======== Information ========

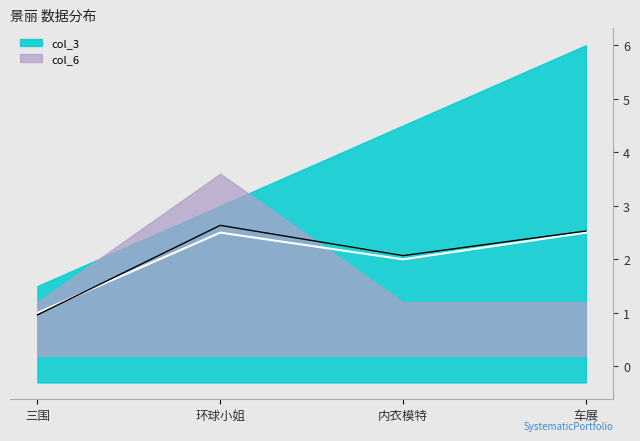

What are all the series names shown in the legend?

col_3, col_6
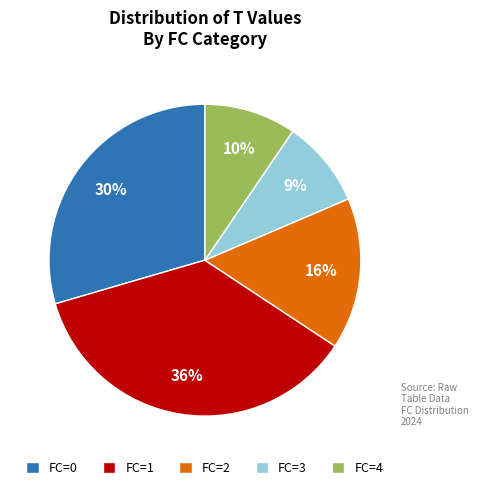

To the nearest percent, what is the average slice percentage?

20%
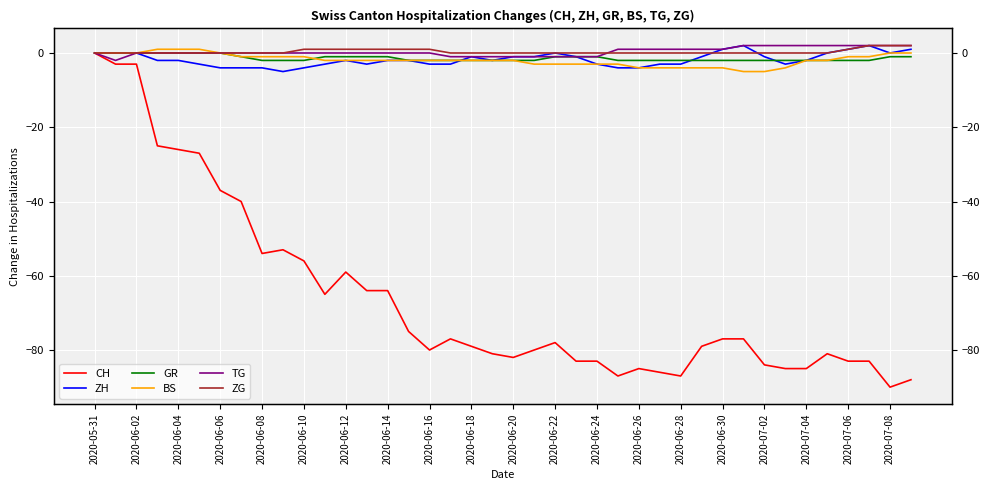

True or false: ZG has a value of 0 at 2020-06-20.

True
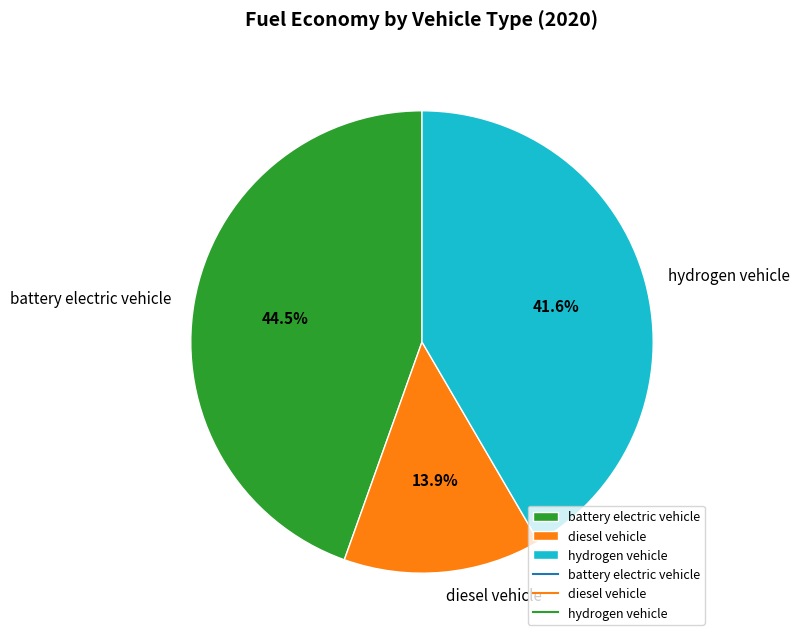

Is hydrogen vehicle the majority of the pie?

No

========

== Task ==
Pick out each line in the material above that contains the string "True". Case counts.

== Worked solution ==
True or false: ZG has a value of 0 at 2020-06-20.
True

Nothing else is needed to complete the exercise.